The Commission specifically mentions the fact that in the digital sector, some target companies, while having generated little turnover, could play a crucial competitive role because they hold commercially valuable data not captured by the current merger threshold tests. The current proposals include the introduction of a "size of the transaction test" in similar terms to the new German merger control test.

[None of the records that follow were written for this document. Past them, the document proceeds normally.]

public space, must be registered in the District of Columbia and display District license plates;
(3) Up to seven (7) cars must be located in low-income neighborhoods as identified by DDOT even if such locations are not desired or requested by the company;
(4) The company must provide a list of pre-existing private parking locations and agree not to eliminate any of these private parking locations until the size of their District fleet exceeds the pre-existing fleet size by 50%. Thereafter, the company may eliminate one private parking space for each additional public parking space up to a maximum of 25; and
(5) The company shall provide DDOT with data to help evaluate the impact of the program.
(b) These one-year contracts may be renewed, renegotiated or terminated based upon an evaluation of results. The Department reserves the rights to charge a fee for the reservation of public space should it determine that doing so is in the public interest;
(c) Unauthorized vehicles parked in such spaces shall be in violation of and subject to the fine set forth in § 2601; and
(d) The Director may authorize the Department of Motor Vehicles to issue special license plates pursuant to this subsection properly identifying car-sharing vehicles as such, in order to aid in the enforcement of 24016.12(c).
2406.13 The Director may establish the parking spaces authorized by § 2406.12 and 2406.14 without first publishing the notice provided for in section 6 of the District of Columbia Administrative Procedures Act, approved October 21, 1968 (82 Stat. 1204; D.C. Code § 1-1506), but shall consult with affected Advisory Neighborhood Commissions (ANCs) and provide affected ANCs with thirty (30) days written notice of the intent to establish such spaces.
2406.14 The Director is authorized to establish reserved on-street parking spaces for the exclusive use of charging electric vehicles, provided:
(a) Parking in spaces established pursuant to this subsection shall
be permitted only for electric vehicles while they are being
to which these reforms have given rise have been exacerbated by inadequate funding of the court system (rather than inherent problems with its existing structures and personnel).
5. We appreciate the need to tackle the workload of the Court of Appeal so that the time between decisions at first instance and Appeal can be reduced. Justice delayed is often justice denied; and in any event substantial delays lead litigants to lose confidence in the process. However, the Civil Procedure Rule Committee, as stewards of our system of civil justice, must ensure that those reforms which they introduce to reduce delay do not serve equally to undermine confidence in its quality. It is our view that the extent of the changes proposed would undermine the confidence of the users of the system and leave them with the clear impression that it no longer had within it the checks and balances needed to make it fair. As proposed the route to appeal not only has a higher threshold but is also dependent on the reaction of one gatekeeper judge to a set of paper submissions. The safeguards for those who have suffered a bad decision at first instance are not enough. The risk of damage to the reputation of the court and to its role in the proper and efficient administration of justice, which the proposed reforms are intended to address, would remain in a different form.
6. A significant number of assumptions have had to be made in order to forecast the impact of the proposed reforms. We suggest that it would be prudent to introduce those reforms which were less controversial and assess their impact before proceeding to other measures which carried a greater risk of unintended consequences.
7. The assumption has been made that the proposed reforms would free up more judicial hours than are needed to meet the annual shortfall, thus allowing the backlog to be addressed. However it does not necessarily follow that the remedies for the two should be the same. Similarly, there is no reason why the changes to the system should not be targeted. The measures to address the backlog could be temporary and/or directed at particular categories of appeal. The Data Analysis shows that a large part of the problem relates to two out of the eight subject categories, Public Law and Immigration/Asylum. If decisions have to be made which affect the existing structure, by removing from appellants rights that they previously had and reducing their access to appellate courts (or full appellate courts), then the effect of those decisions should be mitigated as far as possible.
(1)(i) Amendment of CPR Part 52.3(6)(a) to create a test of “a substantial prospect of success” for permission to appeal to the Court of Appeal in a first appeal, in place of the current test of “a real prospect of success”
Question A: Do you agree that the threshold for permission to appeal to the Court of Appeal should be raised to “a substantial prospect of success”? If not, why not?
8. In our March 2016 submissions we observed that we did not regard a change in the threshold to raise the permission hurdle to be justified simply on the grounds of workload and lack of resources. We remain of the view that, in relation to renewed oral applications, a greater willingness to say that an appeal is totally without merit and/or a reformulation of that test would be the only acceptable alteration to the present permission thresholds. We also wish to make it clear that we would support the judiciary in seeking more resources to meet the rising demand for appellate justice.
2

Interestingly, the EU has published the comments submitted in response to the consultation and the vast majority of national competition authorities oppose the Commission's proposal. That may be one reason that it appears not yet to have reached any conclusion.
d. Market investigations
Enabling access to data is increasingly being seen by competition authorities as a key way of ensuring competition in a market. By way of an example, following the UK CMA's two high profile market investigations in the UK energy market and the current account banking sector, in both cases the CMA opted for forced data sharing as part of its remedy package. Incumbent energy suppliers must disclose their customer lists to other operators including in situations where a current tariff is coming to an end, to allow other operators to target new customers. Data protection concerns were partly appeased by an option for customers to opt out. In the banking sector, a similar remedy now termed "Open banking" is due to come into force in January 2018, allowing current account customer data to be accessed directly by licensed banking start-ups.
In recent years there has been a lot of noise surrounding competition law's impact on Big Data. The above mentioned legal developments indicate that the Commission along with national authorities is beginning to bite on several fronts and this trend is likely to increase. It seems likely that we are moving to a method of competition law enforcement that takes account of privacy and data protection issues.
Dominant market players should watch out for new categories of abuse which are likely to be road tested by competition authorities. Tech companies in general should also tread carefully when it comes to exclusive licensing or exclusive access to important data sets. On the merger control front however, with the exception of Germany, any potential changes to the merger filing thresholds are currently at an embryonic stage. However, when looking at the substantive assessment, it seems that the Commission has already begun to take companies' ability to accumulate and process data sets into account.